10. 8. The method according to claim 7, wherein the aromatic diecide halide is terephthaloyl dichloride, [1,1'-biphenyl]-4,4'-dicarbonyl dichloride, 4,4'-oxybis(benzoyl chloride) ), using at least one selected from the group consisting of naphthalene-2,6-dicarbonyl dichloride and naphthalene-1,5-dicarbonyl dichloride, para-aramid fiber manufacturing method.

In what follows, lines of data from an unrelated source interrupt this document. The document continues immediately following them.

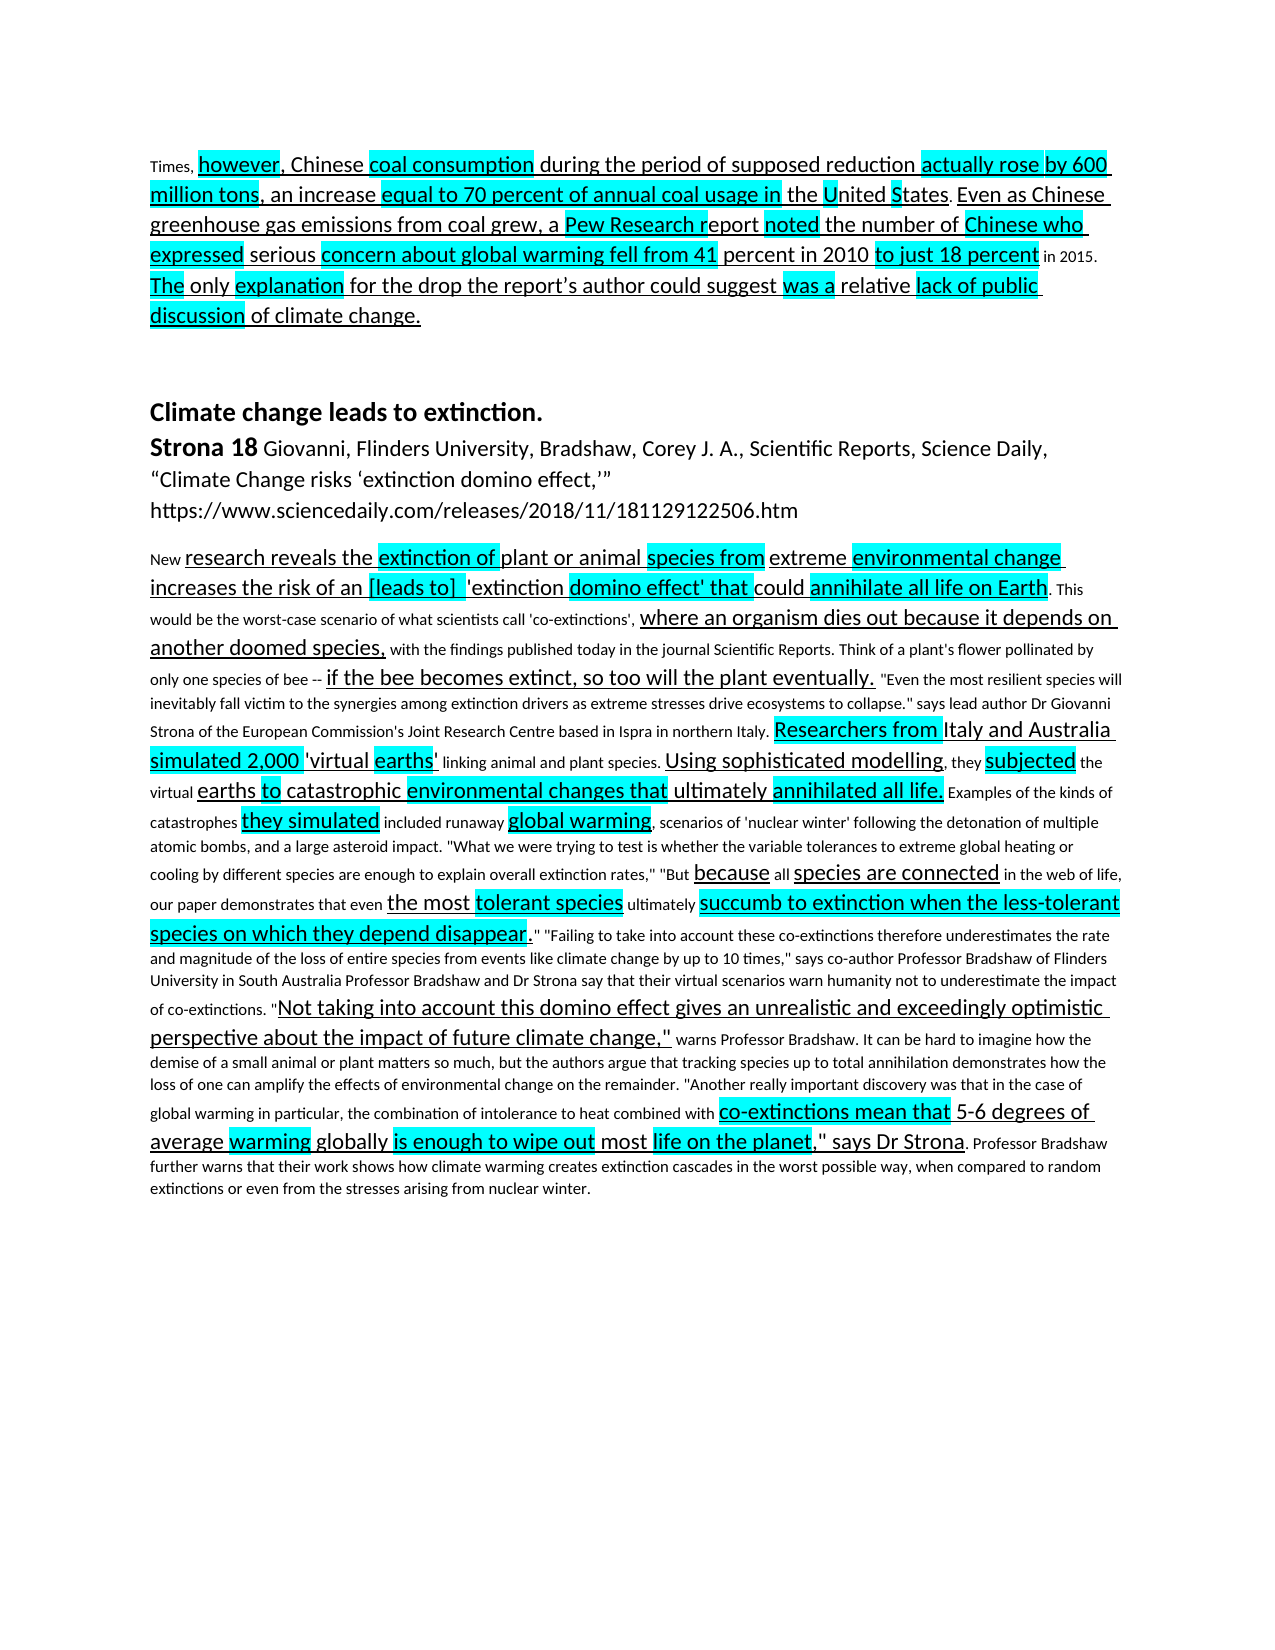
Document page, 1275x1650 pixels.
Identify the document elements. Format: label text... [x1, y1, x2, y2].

subtitle Climate change leads to extinction. [150, 395, 1125, 428]
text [150, 150, 1125, 329]
text New research reveals the extinction of plant or animal species from extreme environmental change increases the risk of an [leads to] 'extinction domino effect' that could annihilate all life on Earth. This would be the worst-case scenario of what scientists call 'co-extinctions', where an organism dies out because it depends on another doomed species, with the findings published today in the journal Scientific Reports. Think of a plant's flower pollinated by only one species of bee -- if the bee becomes extinct, so too will the plant eventually. "Even the most resilient species will inevitably fall victim to the synergies among extinction drivers as extreme stresses drive ecosystems to collapse." says lead author Dr Giovanni Strona of the European Commission's Joint Research Centre based in Ispra in northern Italy. Researchers from Italy and Australia simulated 2,000 'virtual earths' linking animal and plant species. Using sophisticated modelling, they subjected the virtual earths to catastrophic environmental changes that ultimately annihilated all life. Examples of the kinds of catastrophes they simulated included runaway global warming, scenarios of 'nuclear winter' following the detonation of multiple atomic bombs, and a large asteroid impact. "What we were trying to test is whether the variable tolerances to extreme global heating or cooling by different species are enough to explain overall extinction rates," "But because all species are connected in the web of life, our paper demonstrates that even the most tolerant species ultimately succumb to extinction when the less-tolerant species on which they depend disappear." "Failing to take into account these co-extinctions therefore underestimates the rate and magnitude of the loss of entire species from events like climate change by up to 10 times," says co-author Professor Bradshaw of Flinders University in South Australia Professor Bradshaw and Dr Strona say that their virtual scenarios warn humanity not to underestimate the impact of co-extinctions. "Not taking into account this domino effect gives an unrealistic and exceedingly optimistic perspective about the impact of future climate change," warns Professor Bradshaw. It can be hard to imagine how the demise of a small animal or plant matters so much, but the authors argue that tracking species up to total annihilation demonstrates how the loss of one can amplify the effects of environmental change on the remainder. "Another really important discovery was that in the case of global warming in particular, the combination of intolerance to heat combined with co-extinctions mean that 5-6 degrees of average warming globally is enough to wipe out most life on the planet," says Dr Strona. Professor Bradshaw further warns that their work shows how climate warming creates extinction cascades in the worst possible way, when compared to random extinctions or even from the stresses arising from nuclear winter. [150, 543, 1125, 1199]
text Strona 18 Giovanni, Flinders University, Bradshaw, Corey J. A., Scientific Reports, Science Daily, “Climate Change risks ‘extinction domino effect,’” https://www.sciencedaily.com/releases/2018/11/181129122506.htm [150, 430, 1125, 524]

11. According to claim 1, wherein the treating with the crosslinking agent is a dipping method in which a filament having surface irregularities is immersed in a solution containing a crosslinking agent and then taken out, or a spray method in which a solution containing a crosslinking agent is sprayed on the filament having surface unevenness. A method for producing para-aramid fibers, which is carried out by
12. The method of claim 11 , wherein the solution containing the crosslinking agent contains 1 to 20% by weight of the crosslinking agent based on the total weight of the crosslinking agent solution.
13. 12. The method of claim 11, wherein in the step of treating with the crosslinking agent, the solution containing the crosslinking agent is maintained at a temperature of 30 to 70 °C.
14. a monofilament formed of an aromatic polyamide polymer;

    wherein the monofilament has a surface roughness of greater than 0.1 μm;

    Para-aramid fiber, wherein said at least two or more monofilaments are connected via cross-linking.
15. 15. The para-aramid fiber according to claim 14, wherein the monofilament has a surface roughness of greater than 0.1 μm and less than or equal to 1.0 μm.
16. 15. The para-aramid fiber of claim 14, wherein the monofilament has a fineness of 1.0 to 2.5 de.
17. 15. The para-aramid fiber of claim 14, wherein the para-aramid fiber comprises a plurality of monofilaments and has a total fineness of 600 to 10,000 de.